The rise of Docker and the trend of microservices
Before we start looking into Kubernetes, it's important to understand the growth of microservices and containerization. With the evolution of a monolithic application, developers face inevitable problems as the applications evolve:
- Scaling: A monolith application is difficult to scale. It's been proven that the proper way to solve a scalability problem is via a distributed method.
- Operational cost: The operation cost increases with the complexity of a monolith application. Updates and maintenance require careful analysis and enough testing before deployment. This is the opposite of scalability; you can't scale down a monolithic application easily as the minimum resource requirement is high.
- Longer release cycle: The maintenance and development barrier is significantly high for monolith applications. For developers, when there is a bug, it takes a lot of time to identify the root cause in a complex and ever-growing code base. The testing time increases significantly. Regression, integration, and unit tests take significantly longer to pass with a complex code base. When the customer's requests come in, it takes months or even a year for a single feature to ship. This makes the release cycle long and impacts the company's business significantly.
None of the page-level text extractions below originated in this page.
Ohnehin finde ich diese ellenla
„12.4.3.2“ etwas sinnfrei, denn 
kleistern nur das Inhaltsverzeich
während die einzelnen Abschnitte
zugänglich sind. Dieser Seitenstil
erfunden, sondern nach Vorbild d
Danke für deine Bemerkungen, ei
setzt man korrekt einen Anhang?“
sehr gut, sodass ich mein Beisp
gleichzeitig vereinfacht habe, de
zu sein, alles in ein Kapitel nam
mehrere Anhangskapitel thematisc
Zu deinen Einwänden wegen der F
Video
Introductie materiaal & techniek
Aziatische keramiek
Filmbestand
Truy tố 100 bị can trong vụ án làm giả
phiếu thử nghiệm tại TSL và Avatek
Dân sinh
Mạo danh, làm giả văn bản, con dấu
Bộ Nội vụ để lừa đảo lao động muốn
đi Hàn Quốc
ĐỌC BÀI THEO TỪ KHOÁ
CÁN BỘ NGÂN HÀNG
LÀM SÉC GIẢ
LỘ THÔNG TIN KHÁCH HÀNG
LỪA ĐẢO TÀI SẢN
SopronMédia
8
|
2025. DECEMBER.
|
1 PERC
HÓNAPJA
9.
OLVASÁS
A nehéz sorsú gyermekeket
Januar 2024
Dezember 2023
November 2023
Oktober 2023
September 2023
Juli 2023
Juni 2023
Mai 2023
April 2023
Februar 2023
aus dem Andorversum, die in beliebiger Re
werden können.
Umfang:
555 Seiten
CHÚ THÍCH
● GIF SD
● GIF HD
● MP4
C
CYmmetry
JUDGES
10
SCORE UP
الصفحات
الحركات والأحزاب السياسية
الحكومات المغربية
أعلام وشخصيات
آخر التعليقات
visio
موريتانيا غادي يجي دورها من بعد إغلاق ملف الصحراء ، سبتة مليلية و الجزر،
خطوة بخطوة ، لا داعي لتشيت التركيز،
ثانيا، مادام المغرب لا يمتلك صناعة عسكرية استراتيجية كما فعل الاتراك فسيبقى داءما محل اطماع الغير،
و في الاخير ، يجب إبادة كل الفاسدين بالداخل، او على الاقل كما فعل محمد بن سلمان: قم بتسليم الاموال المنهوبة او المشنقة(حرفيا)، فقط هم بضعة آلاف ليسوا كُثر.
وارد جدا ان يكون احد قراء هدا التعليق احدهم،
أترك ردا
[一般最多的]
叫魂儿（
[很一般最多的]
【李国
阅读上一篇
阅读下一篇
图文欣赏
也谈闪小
This creates a huge incentive to break down monolithic applications into microservices. The benefits are obvious:
- With a well-defined interface, developers only need to focus on the functionality of the services they own.
- The code logic is simplified, which makes the application easier to maintain and easier to debug. Furthermore, the release cycle of microservices has shortened tremendously compared to monolithic applications, so customers do not have to wait for too long for a new feature.
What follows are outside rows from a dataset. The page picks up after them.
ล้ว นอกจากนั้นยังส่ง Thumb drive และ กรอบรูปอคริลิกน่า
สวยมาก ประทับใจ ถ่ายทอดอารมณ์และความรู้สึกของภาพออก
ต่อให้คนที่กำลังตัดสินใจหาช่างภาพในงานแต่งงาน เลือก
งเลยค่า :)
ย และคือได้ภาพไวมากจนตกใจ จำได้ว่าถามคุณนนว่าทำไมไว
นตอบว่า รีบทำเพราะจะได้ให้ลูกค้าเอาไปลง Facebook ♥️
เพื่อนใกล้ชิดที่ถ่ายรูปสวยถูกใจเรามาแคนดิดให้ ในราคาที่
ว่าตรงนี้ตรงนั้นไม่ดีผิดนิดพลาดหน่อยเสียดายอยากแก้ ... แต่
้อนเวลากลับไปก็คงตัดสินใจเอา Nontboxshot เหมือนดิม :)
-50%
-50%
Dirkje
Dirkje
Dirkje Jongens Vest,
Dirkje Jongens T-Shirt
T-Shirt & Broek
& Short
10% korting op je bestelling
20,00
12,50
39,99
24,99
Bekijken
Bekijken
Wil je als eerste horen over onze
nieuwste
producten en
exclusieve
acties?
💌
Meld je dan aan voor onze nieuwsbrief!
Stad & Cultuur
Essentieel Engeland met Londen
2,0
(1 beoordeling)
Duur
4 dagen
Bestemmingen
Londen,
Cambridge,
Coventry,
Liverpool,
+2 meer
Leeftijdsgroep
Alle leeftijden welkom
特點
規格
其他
When a monolithic application breaks down into many microservices, it increases the deployment and management complexity on the DevOps side. The complexity is obvious; microservices are usually written in different programming languages that require different runtimes or interpreters, with different package dependencies, different configurations, and so on, not to mention the interdependence among microservices. This is exactly the right time for Docker to come into the picture.
Let's look at the evolution of Docker. Process isolation has been a part of Linux for a long time in the form of Control Groups (cgroups) and namespaces. With the cgroup setting, each process has limited resources (CPU, memory, and so on) to use. With a dedicated process namespace, the processes within a namespace do not have any knowledge of other processes running in the same node but in different process namespaces. With a dedicated network namespace, processes cannot communicate with other processes without a proper network configuration, even though they're running on the same node.
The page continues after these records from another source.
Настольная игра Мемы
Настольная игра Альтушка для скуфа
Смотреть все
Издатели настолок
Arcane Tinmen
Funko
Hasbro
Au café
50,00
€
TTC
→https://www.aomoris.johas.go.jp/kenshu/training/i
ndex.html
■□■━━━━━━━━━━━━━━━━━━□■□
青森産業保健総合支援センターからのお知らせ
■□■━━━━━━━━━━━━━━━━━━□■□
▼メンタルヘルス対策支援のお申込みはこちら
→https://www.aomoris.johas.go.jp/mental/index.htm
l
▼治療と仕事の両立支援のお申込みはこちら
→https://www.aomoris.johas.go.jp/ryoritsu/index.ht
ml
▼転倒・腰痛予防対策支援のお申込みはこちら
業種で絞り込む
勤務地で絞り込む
Docker eases process management for infrastructure and DevOps engineers. In 2013, Docker as a company released the Docker open source project. Instead of managing namespaces and cgroups, DevOps engineers manage containers through Docker engine. Docker containers leverage these isolation mechanisms in Linux to run and manage microservices. Each container has a dedicated cgroup and namespaces.
The interdependency complexity remains. Orchestration platforms are ones that try to solve this problem. Docker also offered Docker Swarm mode (later renamed Docker Enterprise Edition, or Docker EE) to support clustering containers, around the same time as Kubernetes.
Kubernetes adoption status
According to a container usage report conducted in 2019 by Sysdig (https://sysdig.com/blog/sysdig-2019-container-usage-report), a container security and orchestration vendor says that Kubernetes takes a whopping 77% share of orchestrators in use. The market share is close to 90% if OpenShift (a variation of Kubernetes from Red Hat) is included:
Although Docker Swarm was released around the same time as Kubernetes, Kubernetes has now become the de facto choice of platform for container orchestration. This is because of Kubernetes' ability to work well in production environments. It is easy to use, supports a multitude of developer configurations, and can handle high-scale environments.
Kubernetes clusters
A Kubernetes cluster is composed of multiple machines (or Virtual Machines (VMs)) or nodes. There are two types of nodes: master nodes and worker nodes. The main control plane, such as kube-apiserver, runs on the master nodes. The agent running on each worker node is called kubelet, working as a minion on behalf of kube-apiserver, and runs on the worker nodes. A typical workflow in Kubernetes starts with a user (for example, DevOps), who communicates with kube-apiserver in the master node, and kube-apiserver delegates the deployment job to the worker nodes. In the next section, we will introduce kube-apiserver and kubelet in more detail:
The previous diagram shows how a user sends a deployment request to the master node (kube-apiserver) and kube-apiserver delegates the deployment execution to kubelet in some of the worker nodes.